▸ **What needs to be done**
Can you write out the stretch of the LRT train solution from "First, let's calculate" through "velocity (0 m/s)" again, swapping "acceleration phase" for "speed-up phase"?

The LRT train in Edmonton starts from rest at the Clareview station and accelerates at a rate of 4.0 m/s^2 for the first 6.0s. The train then maintains a constant speed for the next 45.0s.

First, let's calculate the distance traveled during the acceleration phase:

Using the formula:
$v = u + at$

where:
v = final velocity (constant speed)
u = initial velocity (0 m/s)
a = acceleration (4.0 m/s^2)
t = time (6.0 s)

We can calculate the final velocity:
$v = 0 + (4.0)(6.0) = 24.0 m/s$

Next, we calculate the distance traveled during acceleration using the formula:
$s = ut + 0.5at^2$

$s = (0)(6.0) + 0.5(4.0)(6.0)^2$
$s = 0 + 0.5(4.0)(36.0)$
$s = 0 + 0.5(144.0)$
$s = 0 + 72.0$
$s = 72.0 m$

Now, let's calculate the distance traveled during the constant speed phase:
Distance = 3000m - 72m = 2928m

Now, we calculate the time it takes for the train to pass the checkpoint during the constant speed phase:
Time = Distance / Speed = 2928m / 24.0 m/s = 122s

Adding the time taken for acceleration:
Total time = 6.0s + 122s = 128s

Therefore, it takes 128 seconds for the train to pass the 3.0km checkpoint.

▸ **Given data**
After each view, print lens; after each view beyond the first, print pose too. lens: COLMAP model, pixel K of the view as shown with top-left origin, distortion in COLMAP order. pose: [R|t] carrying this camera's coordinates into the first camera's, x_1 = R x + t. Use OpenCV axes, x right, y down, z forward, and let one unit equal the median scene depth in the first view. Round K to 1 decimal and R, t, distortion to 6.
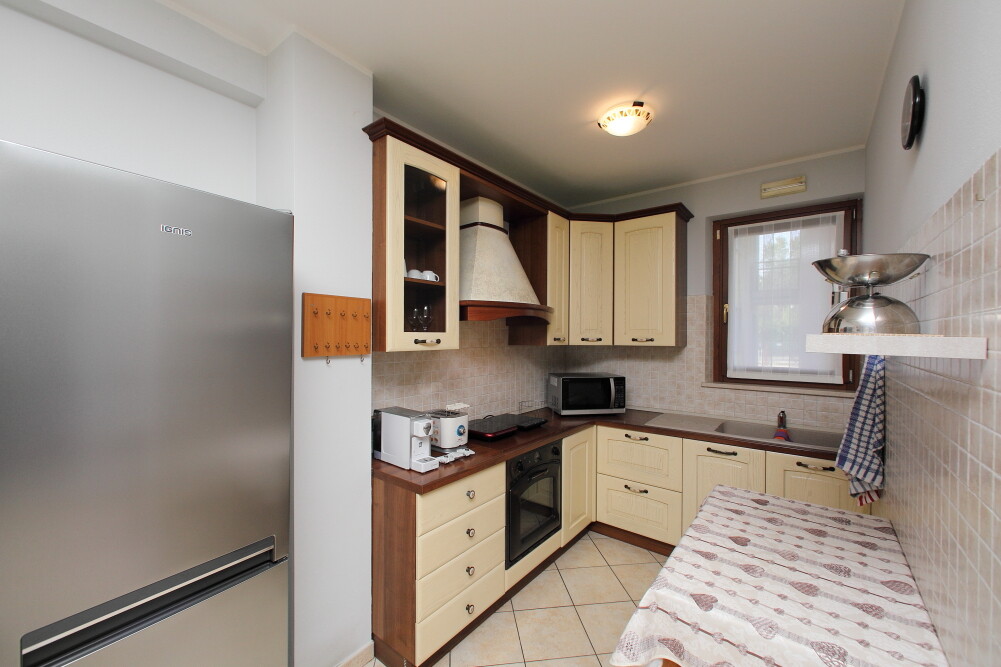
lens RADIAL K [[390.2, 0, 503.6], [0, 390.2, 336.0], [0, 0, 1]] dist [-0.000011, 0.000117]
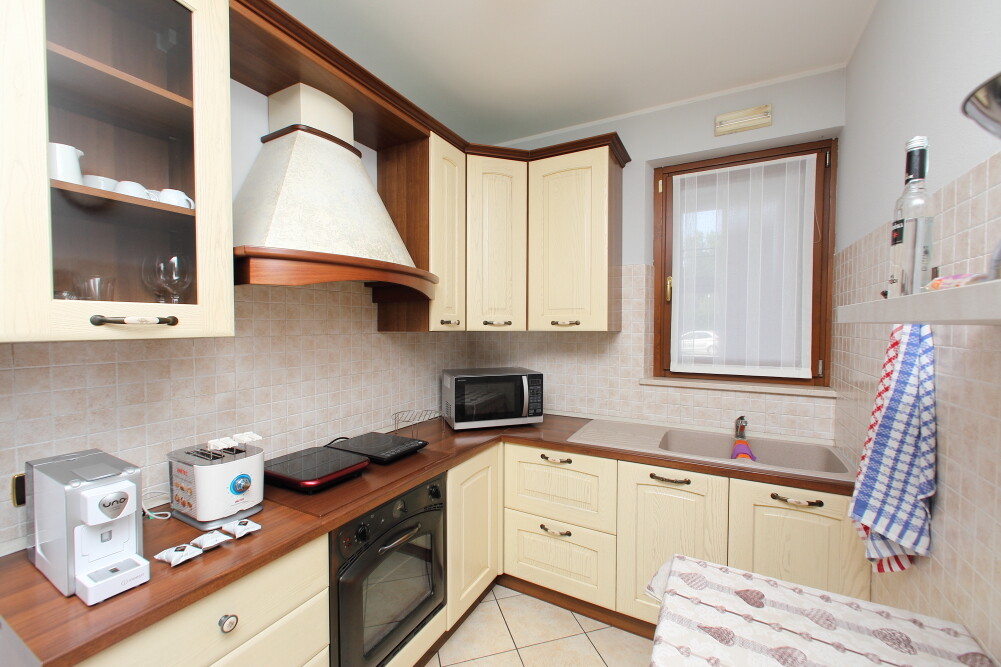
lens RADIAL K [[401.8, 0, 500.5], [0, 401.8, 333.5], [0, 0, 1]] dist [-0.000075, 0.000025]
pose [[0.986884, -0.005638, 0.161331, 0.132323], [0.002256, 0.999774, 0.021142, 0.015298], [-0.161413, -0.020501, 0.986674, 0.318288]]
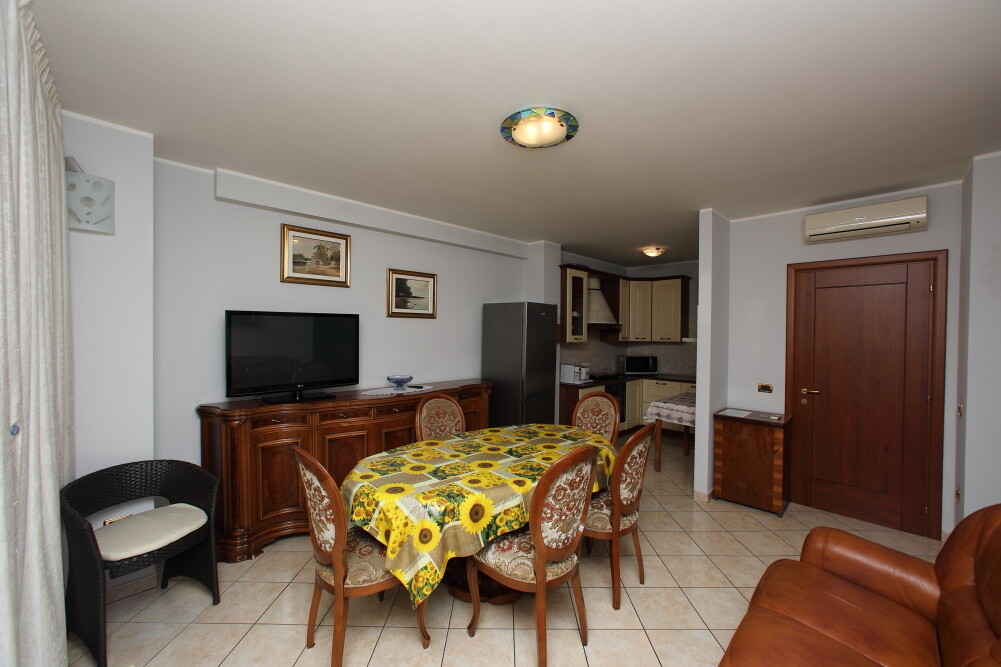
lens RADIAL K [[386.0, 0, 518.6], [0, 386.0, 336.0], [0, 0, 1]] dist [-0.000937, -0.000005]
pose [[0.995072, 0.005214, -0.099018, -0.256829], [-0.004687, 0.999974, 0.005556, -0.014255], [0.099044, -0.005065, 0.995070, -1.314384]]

▸ **Your solution**
First, let's calculate the distance traveled during the speed-up phase:

Using the formula:
$v = u + at$

where:
v = final velocity (constant speed)
u = initial velocity (0 m/s)